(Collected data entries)

------------------------------------------------

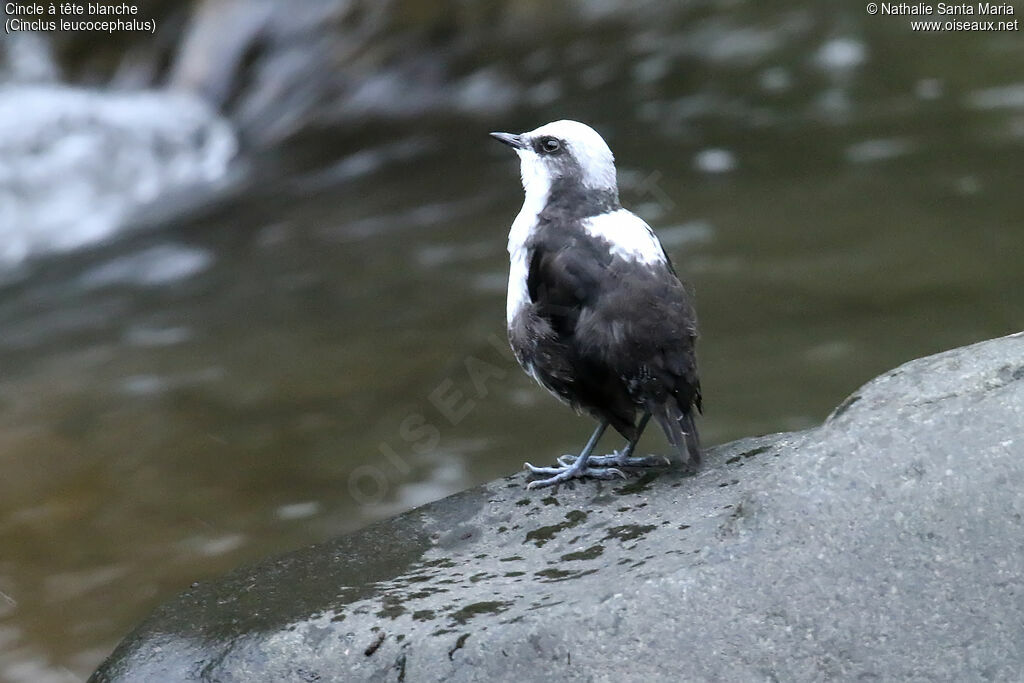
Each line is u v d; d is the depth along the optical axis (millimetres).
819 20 24625
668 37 24516
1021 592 5008
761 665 5031
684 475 6699
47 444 12906
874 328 13516
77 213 19625
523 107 22500
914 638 4996
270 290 16406
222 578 6281
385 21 22875
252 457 12375
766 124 20391
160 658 5730
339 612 5789
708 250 15859
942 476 5316
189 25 22875
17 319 16484
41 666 9734
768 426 11906
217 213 19516
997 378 5945
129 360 14750
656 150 19703
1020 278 14305
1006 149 18266
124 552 11070
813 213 16734
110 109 21125
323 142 21922
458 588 5867
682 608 5223
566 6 24391
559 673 5176
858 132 19562
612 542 6023
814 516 5352
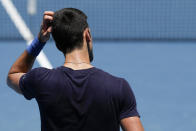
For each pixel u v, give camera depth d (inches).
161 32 1624.0
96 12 1796.3
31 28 1598.2
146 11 1808.6
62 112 335.9
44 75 346.3
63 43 357.4
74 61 354.0
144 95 1110.4
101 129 334.3
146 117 995.9
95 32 1624.0
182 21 1710.1
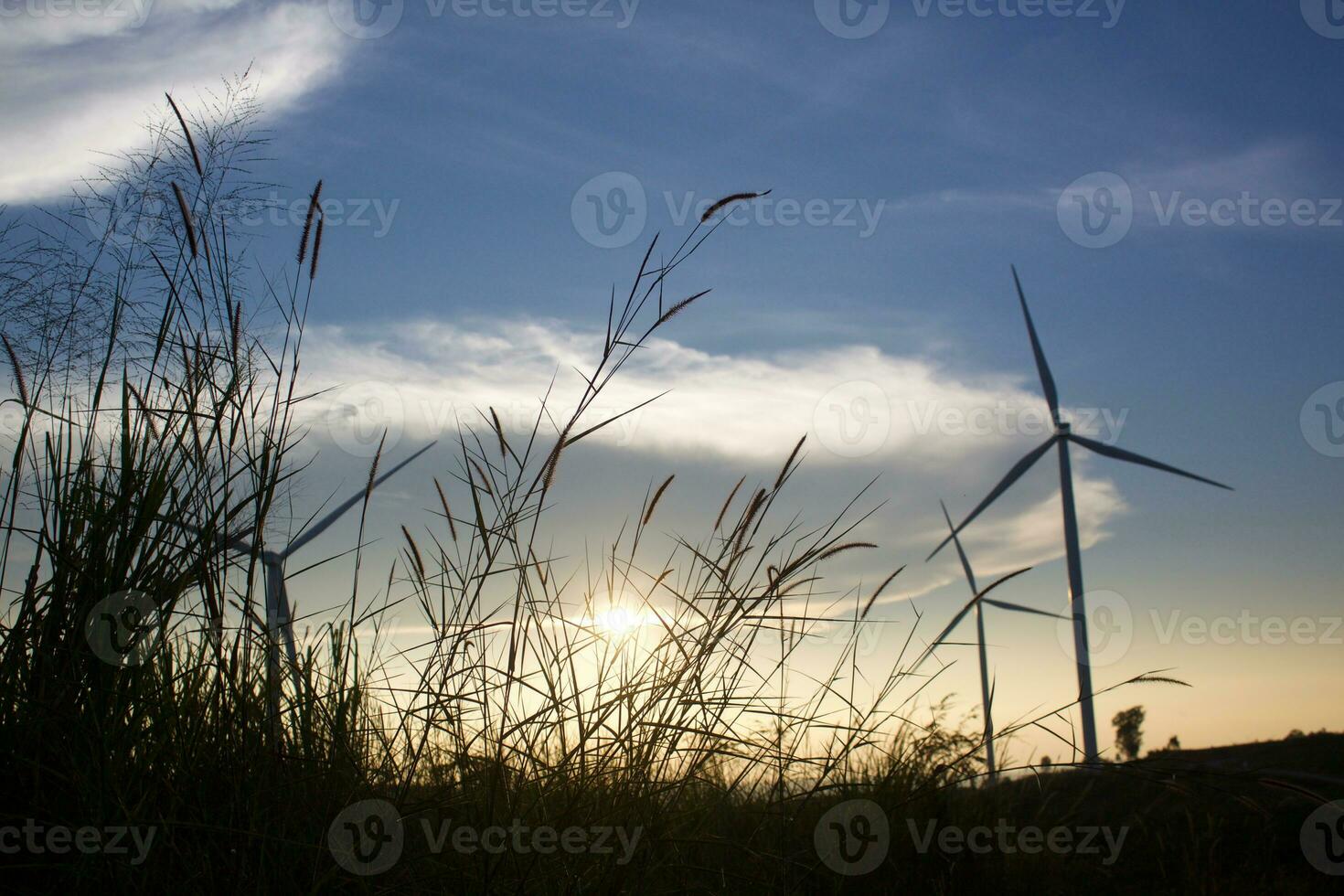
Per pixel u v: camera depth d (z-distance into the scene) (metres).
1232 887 6.66
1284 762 11.34
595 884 3.63
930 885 5.79
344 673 3.95
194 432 3.78
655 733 4.04
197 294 4.03
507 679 3.90
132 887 2.97
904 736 6.38
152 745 3.27
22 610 3.52
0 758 3.21
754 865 4.49
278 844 3.15
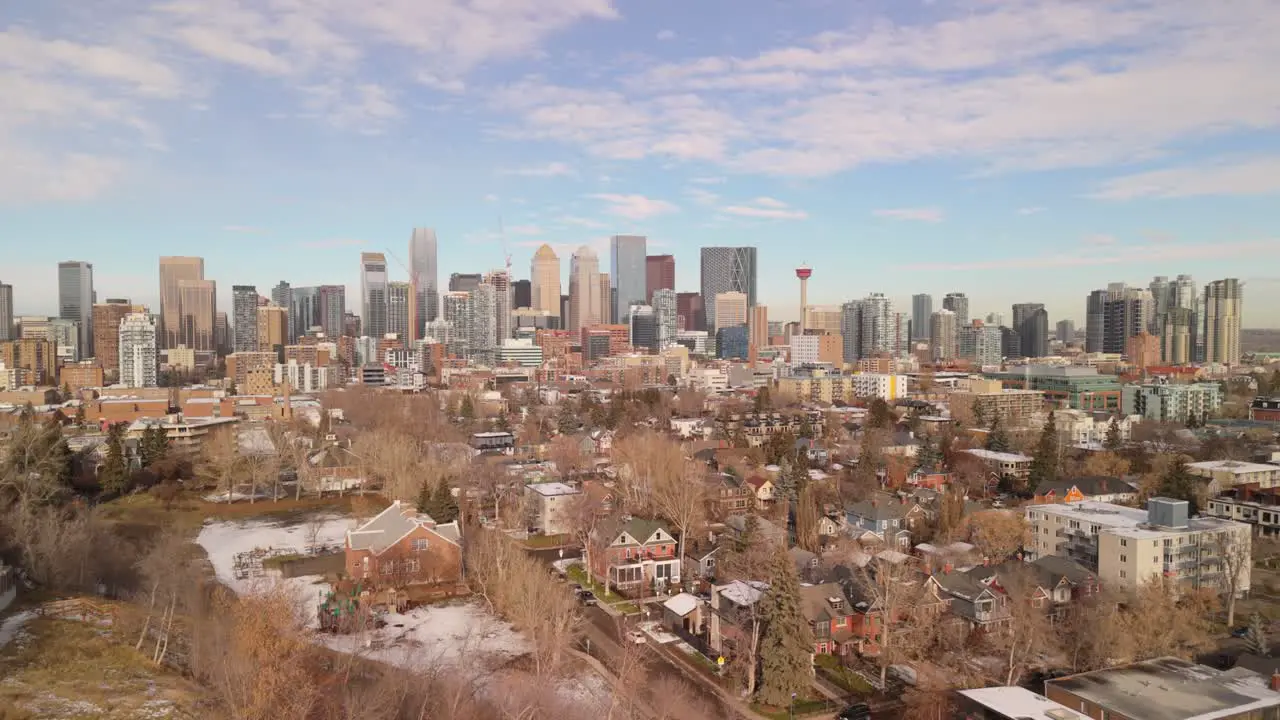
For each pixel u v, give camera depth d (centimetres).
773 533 13638
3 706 6881
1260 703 7719
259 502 18275
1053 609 10588
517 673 8531
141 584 10806
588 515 14212
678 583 12450
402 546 11712
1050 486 16138
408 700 7850
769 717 8238
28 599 9831
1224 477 16675
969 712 7750
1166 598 9962
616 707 8019
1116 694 7912
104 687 7506
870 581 10462
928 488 17550
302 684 7094
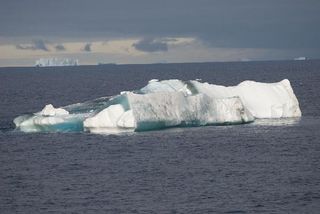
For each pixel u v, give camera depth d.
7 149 159.25
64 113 187.12
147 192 115.12
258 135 174.12
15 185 121.50
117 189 117.31
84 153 151.88
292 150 153.75
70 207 106.56
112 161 142.38
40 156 149.88
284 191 114.94
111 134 176.38
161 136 172.12
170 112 180.62
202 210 104.56
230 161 141.12
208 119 187.75
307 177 125.25
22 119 190.00
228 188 117.31
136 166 136.62
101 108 184.62
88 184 121.31
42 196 113.38
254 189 116.50
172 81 196.25
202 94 188.75
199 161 141.25
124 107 179.12
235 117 191.00
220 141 165.12
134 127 175.25
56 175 129.50
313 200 109.69
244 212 103.56
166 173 129.62
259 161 140.88
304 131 181.00
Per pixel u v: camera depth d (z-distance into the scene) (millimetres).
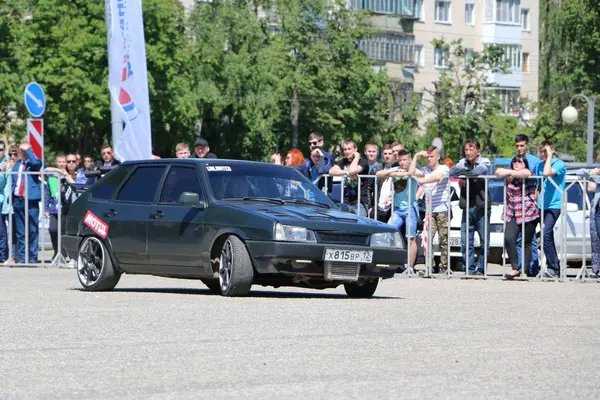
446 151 126000
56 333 18438
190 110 112500
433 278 34531
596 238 33875
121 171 28078
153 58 108375
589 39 136375
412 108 130125
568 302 25188
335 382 13727
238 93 119875
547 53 138750
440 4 172750
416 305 23844
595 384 13664
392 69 164625
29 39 104125
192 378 14039
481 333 18781
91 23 104938
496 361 15531
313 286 26250
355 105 133750
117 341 17469
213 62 117500
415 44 168750
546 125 127625
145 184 27328
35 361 15477
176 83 111250
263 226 24656
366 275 25344
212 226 25469
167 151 116750
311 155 35656
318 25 134000
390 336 18203
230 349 16594
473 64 126500
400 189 35094
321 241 24781
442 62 171625
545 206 33844
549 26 138625
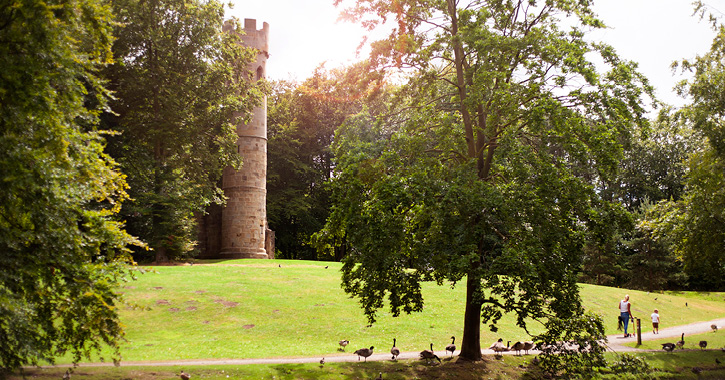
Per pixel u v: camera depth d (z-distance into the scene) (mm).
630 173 60906
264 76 49438
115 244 11344
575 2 18484
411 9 18750
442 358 17906
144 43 36250
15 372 12180
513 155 15602
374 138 19391
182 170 39500
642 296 36344
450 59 19547
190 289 25547
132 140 38219
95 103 30375
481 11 18562
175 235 36500
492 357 17906
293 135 60781
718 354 20219
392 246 15688
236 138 39781
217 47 37906
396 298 16203
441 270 16531
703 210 23062
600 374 16562
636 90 16766
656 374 16984
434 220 16500
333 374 14688
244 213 46219
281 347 19219
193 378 13227
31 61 9781
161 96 35562
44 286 10609
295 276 31016
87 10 11039
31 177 9461
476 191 15289
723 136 22516
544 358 16000
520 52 17125
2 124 9828
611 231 16625
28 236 9758
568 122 15859
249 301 24594
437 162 17031
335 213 17406
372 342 20766
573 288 15961
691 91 23375
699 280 56781
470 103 16469
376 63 19203
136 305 11602
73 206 10562
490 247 18125
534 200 15156
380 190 15805
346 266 17344
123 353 16828
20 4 9570
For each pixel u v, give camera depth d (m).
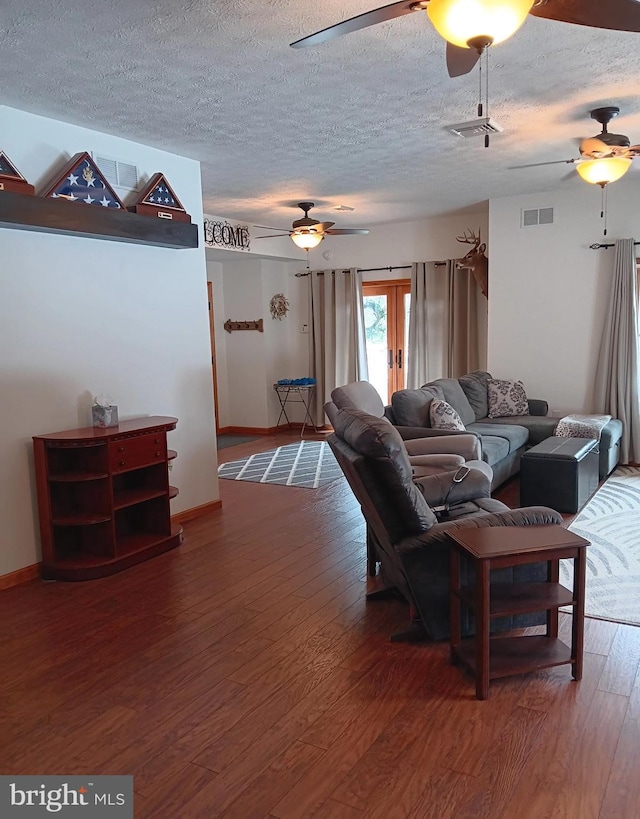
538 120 4.15
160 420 4.25
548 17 2.17
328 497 5.40
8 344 3.63
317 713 2.36
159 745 2.19
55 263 3.85
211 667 2.70
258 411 8.99
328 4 2.56
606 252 6.31
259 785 1.98
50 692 2.54
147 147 4.42
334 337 8.78
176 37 2.81
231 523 4.74
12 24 2.64
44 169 3.78
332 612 3.21
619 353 6.25
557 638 2.71
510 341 6.87
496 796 1.91
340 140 4.44
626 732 2.20
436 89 3.52
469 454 4.31
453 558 2.63
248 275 8.80
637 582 3.45
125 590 3.55
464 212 7.50
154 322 4.54
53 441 3.63
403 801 1.90
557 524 2.75
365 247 8.50
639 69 3.30
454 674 2.61
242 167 5.11
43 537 3.75
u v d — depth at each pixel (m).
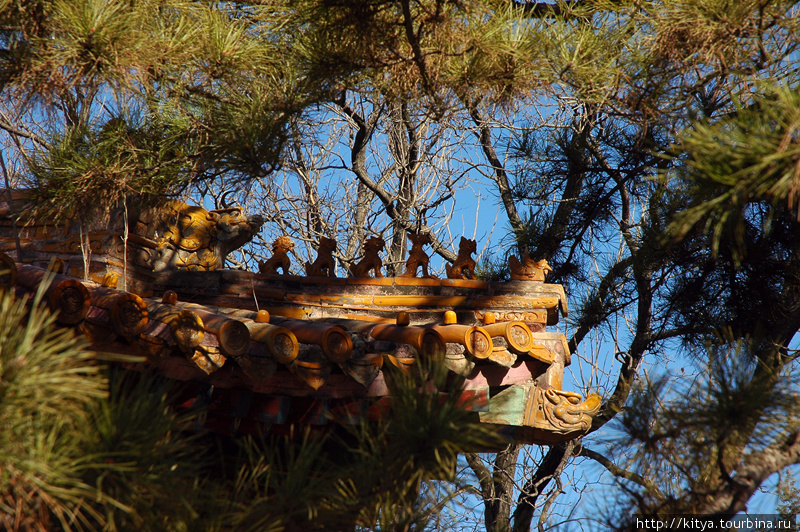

------------------------------------------------

- [TASK DIRECTIONS] If a line comes after the line with "997 378 5945", it stays out; print exactly every line from the start of the entries up to and including that line, but no pictures.

- [RESPONSE TO THE TASK]
Each line is u v d; d is the depth along the optical axis (millimetres).
819 20 24625
668 37 24516
1021 592 5008
761 665 5031
684 475 6699
47 444 12906
874 328 13516
77 213 19625
523 107 22500
914 638 4996
270 290 16406
222 578 6281
385 21 22875
252 457 12375
766 124 20391
160 658 5730
339 612 5789
708 250 15859
942 476 5316
189 25 22875
17 319 16484
41 666 9734
768 426 11906
217 213 19516
997 378 5945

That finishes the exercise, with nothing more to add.